10月の最終週、ルイス・ハミルトンがサーキット・オブ・ジ・アメリカズで行われたUSグランプリで勝利をおさめた。残り3レースを残して、今シーズンのF1チャンピオンの座はハミルトンとメルセデスでほぼ決まっている。

われわれAUTOCARの編集オフィスでは、残りのレース、特に最終戦のアブダビGPを盛り上げるには何が必要かを議論しているところだ。この原稿が公開される頃には結果が明らかになっていることだろう。

もちろん、編集部の中にもF1を見るくらいなら他の暇つぶしをした方がマシだと考えるものもいるが、そうでない人間もいる。誰ともなく「最終戦を楽しむ唯一の方法は、絶対に楽しませてくれる誰か、例えばマレー・ウォーカーみたいな人物と一緒にレースを観ることじゃないかな……」と言い出した。

素晴らしいアイデアだ。

このベテラン・コメンテーターは10年以上前にフルタイムのテレビ中継からは引退したかもしれないが、94歳にしてなお彼はセミリタイアの状態(単にわたしの思い込みかもしれないが)にあり、F1界で非常に敬愛されている人物でもある。多くのひとびとにとって、マレーの名は英語圏における最高のF1ファンを意味しているのだ。

マレーに連絡すると(ありがたいことに、以前会った際に彼自身がAUTOCAR読者であることを明かしてくれていた)、ニューフォレストとの境界にある森に囲まれた彼の自宅で、テレビのチャンネル4でF1観戦するには最適なレース当日の正午に、フォトグラファーのスタン・パピアーとわたしを迎えてくれることが直ぐに決まった。
***
» **課題 1**: F1の記事にある「10月の最終週、ルイス・ハミルトンがサーキット・オブ・ジ・アメリカズで行われたUSグランプリで勝利をおさめた。」を英語に訳してください。
» **課題 2**: F1の記事の最後の文のあとから、続きを書き継ぐこと。
この先の行は、F1の記事とは関係がない。

コレクションから取り出した項目:
***
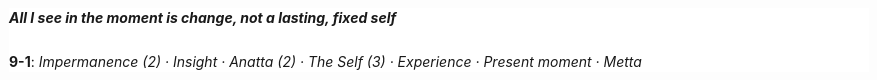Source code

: ##### All I see in the moment is change, not a lasting, fixed self
<span class="counts">**<a aria-label-position="top" aria-label="0202 Using Insight to Deepen Love and Compassion > ^9-1" data-href="0202 Using Insight to Deepen Love and Compassion#^9-1" class="internal-link">9-1</a>**: _<a data-href="Impermanence" class="internal-link">Impermanence</a> (2) · <a data-href="Insight" class="internal-link">Insight</a> · <a data-href="Anatta" class="internal-link">Anatta</a> (2) · <a data-href="The Self" class="internal-link">The Self</a> (3) · <a data-href="Experience" class="internal-link">Experience</a> · <a data-href="Present moment" class="internal-link">Present moment</a> · <a data-href="Metta" class="internal-link">Metta</a>_</span>
<audio controls preload=metadata style=" width:300px;" controlslist="nodownload"><source src="https://dharmaseed.org/talks/11956/20080202-Rob_Burbea-GAIA-using_insight_to_deepen_love_and_compassion-11956.mp3#t=40:23" type="audio/mpeg">???</audio>
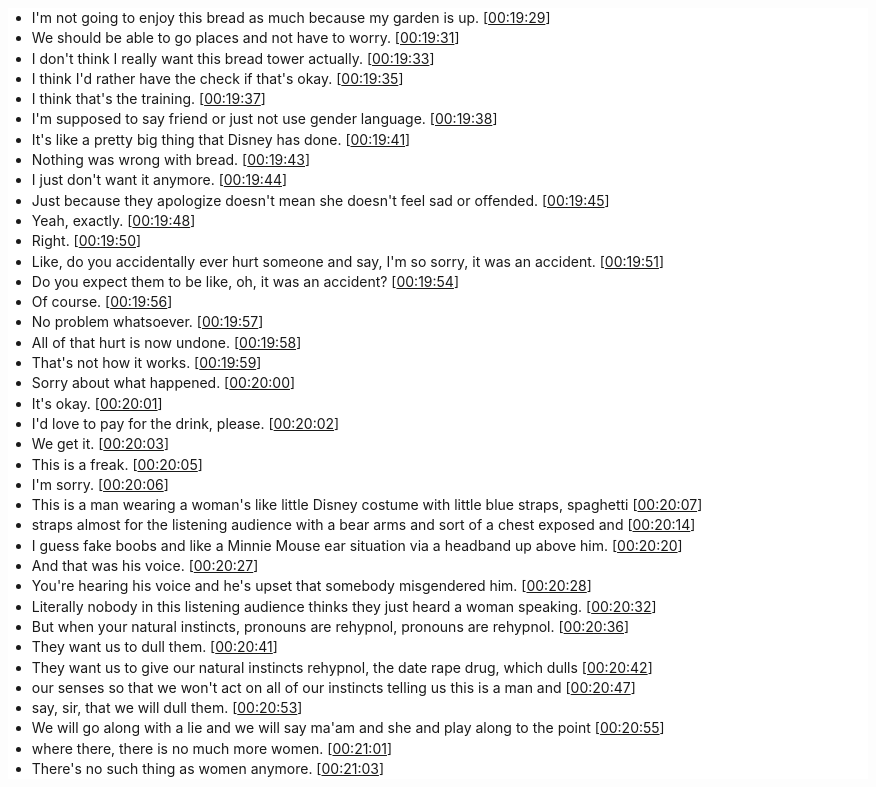 *  I'm not going to enjoy this bread as much because my garden is up. [[00:19:29](https://www.youtube.com/watch?v=2z-nbVcdc3M&t=1169.0s)]
*  We should be able to go places and not have to worry. [[00:19:31](https://www.youtube.com/watch?v=2z-nbVcdc3M&t=1171.0s)]
*  I don't think I really want this bread tower actually. [[00:19:33](https://www.youtube.com/watch?v=2z-nbVcdc3M&t=1173.0s)]
*  I think I'd rather have the check if that's okay. [[00:19:35](https://www.youtube.com/watch?v=2z-nbVcdc3M&t=1175.0s)]
*  I think that's the training. [[00:19:37](https://www.youtube.com/watch?v=2z-nbVcdc3M&t=1177.0s)]
*  I'm supposed to say friend or just not use gender language. [[00:19:38](https://www.youtube.com/watch?v=2z-nbVcdc3M&t=1178.0s)]
*  It's like a pretty big thing that Disney has done. [[00:19:41](https://www.youtube.com/watch?v=2z-nbVcdc3M&t=1181.0s)]
*  Nothing was wrong with bread. [[00:19:43](https://www.youtube.com/watch?v=2z-nbVcdc3M&t=1183.0s)]
*  I just don't want it anymore. [[00:19:44](https://www.youtube.com/watch?v=2z-nbVcdc3M&t=1184.0s)]
*  Just because they apologize doesn't mean she doesn't feel sad or offended. [[00:19:45](https://www.youtube.com/watch?v=2z-nbVcdc3M&t=1185.0s)]
*  Yeah, exactly. [[00:19:48](https://www.youtube.com/watch?v=2z-nbVcdc3M&t=1188.0s)]
*  Right. [[00:19:50](https://www.youtube.com/watch?v=2z-nbVcdc3M&t=1190.0s)]
*  Like, do you accidentally ever hurt someone and say, I'm so sorry, it was an accident. [[00:19:51](https://www.youtube.com/watch?v=2z-nbVcdc3M&t=1191.0s)]
*  Do you expect them to be like, oh, it was an accident? [[00:19:54](https://www.youtube.com/watch?v=2z-nbVcdc3M&t=1194.0s)]
*  Of course. [[00:19:56](https://www.youtube.com/watch?v=2z-nbVcdc3M&t=1196.0s)]
*  No problem whatsoever. [[00:19:57](https://www.youtube.com/watch?v=2z-nbVcdc3M&t=1197.0s)]
*  All of that hurt is now undone. [[00:19:58](https://www.youtube.com/watch?v=2z-nbVcdc3M&t=1198.0s)]
*  That's not how it works. [[00:19:59](https://www.youtube.com/watch?v=2z-nbVcdc3M&t=1199.0s)]
*  Sorry about what happened. [[00:20:00](https://www.youtube.com/watch?v=2z-nbVcdc3M&t=1200.0s)]
*  It's okay. [[00:20:01](https://www.youtube.com/watch?v=2z-nbVcdc3M&t=1201.0s)]
*  I'd love to pay for the drink, please. [[00:20:02](https://www.youtube.com/watch?v=2z-nbVcdc3M&t=1202.0s)]
*  We get it. [[00:20:03](https://www.youtube.com/watch?v=2z-nbVcdc3M&t=1203.0s)]
*  This is a freak. [[00:20:05](https://www.youtube.com/watch?v=2z-nbVcdc3M&t=1205.0s)]
*  I'm sorry. [[00:20:06](https://www.youtube.com/watch?v=2z-nbVcdc3M&t=1206.0s)]
*  This is a man wearing a woman's like little Disney costume with little blue straps, spaghetti [[00:20:07](https://www.youtube.com/watch?v=2z-nbVcdc3M&t=1207.0s)]
*  straps almost for the listening audience with a bear arms and sort of a chest exposed and [[00:20:14](https://www.youtube.com/watch?v=2z-nbVcdc3M&t=1214.0s)]
*  I guess fake boobs and like a Minnie Mouse ear situation via a headband up above him. [[00:20:20](https://www.youtube.com/watch?v=2z-nbVcdc3M&t=1220.0s)]
*  And that was his voice. [[00:20:27](https://www.youtube.com/watch?v=2z-nbVcdc3M&t=1227.0s)]
*  You're hearing his voice and he's upset that somebody misgendered him. [[00:20:28](https://www.youtube.com/watch?v=2z-nbVcdc3M&t=1228.0s)]
*  Literally nobody in this listening audience thinks they just heard a woman speaking. [[00:20:32](https://www.youtube.com/watch?v=2z-nbVcdc3M&t=1232.0s)]
*  But when your natural instincts, pronouns are rehypnol, pronouns are rehypnol. [[00:20:36](https://www.youtube.com/watch?v=2z-nbVcdc3M&t=1236.0s)]
*  They want us to dull them. [[00:20:41](https://www.youtube.com/watch?v=2z-nbVcdc3M&t=1241.0s)]
*  They want us to give our natural instincts rehypnol, the date rape drug, which dulls [[00:20:42](https://www.youtube.com/watch?v=2z-nbVcdc3M&t=1242.0s)]
*  our senses so that we won't act on all of our instincts telling us this is a man and [[00:20:47](https://www.youtube.com/watch?v=2z-nbVcdc3M&t=1247.0s)]
*  say, sir, that we will dull them. [[00:20:53](https://www.youtube.com/watch?v=2z-nbVcdc3M&t=1253.0s)]
*  We will go along with a lie and we will say ma'am and she and play along to the point [[00:20:55](https://www.youtube.com/watch?v=2z-nbVcdc3M&t=1255.0s)]
*  where there, there is no much more women. [[00:21:01](https://www.youtube.com/watch?v=2z-nbVcdc3M&t=1261.0s)]
*  There's no such thing as women anymore. [[00:21:03](https://www.youtube.com/watch?v=2z-nbVcdc3M&t=1263.0s)]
***
» **解答出力 1**: In the last week of October, Lewis Hamilton won the US Grand Prix held at the Circuit of the Americas.

» **解答出力 2**:
マレーはまるで30歳の人間が用意した様なとても明解な説明をしてくれる。彼とやり取りをしていると、彼の生まれ持っての才能を思い出さずにはいられない。つまり、他人に気を遣わせないのだ。

「視聴者が思っているほど、レース中に興奮したり、中継画面に頼り切っているわけではないんだよ」と彼は教えてくれた。「できればただ静かに座って実況したいと思ってるんだが、『われわれの』レース中に喋ってはいけない理由なんかないからね……」

かつて彼が言っていたことを思いだした。

誠実さの問題

レース当日、ウォーカーはわれわれをあの有名な笑顔で迎え入れ、そして彼の長いキャリアを示すかのような、それほど多くはないが、みやげ物や貴重な品々で飾られた居心地の良い部屋へと案内してくれた。

わたしは前にもこの部屋へ足を踏み入れたことがあるが、ウォーカーはこういった飾り物にそれほど価値を見出すような人間ではない。それよりも彼にとっては、有名なオートバイ・レーサー兼エンジニアであり、コメンテーターでもあった父グラハム(別欄記事参照)がマン島TTレースで勝ち取ったメダルの方が重要だろう。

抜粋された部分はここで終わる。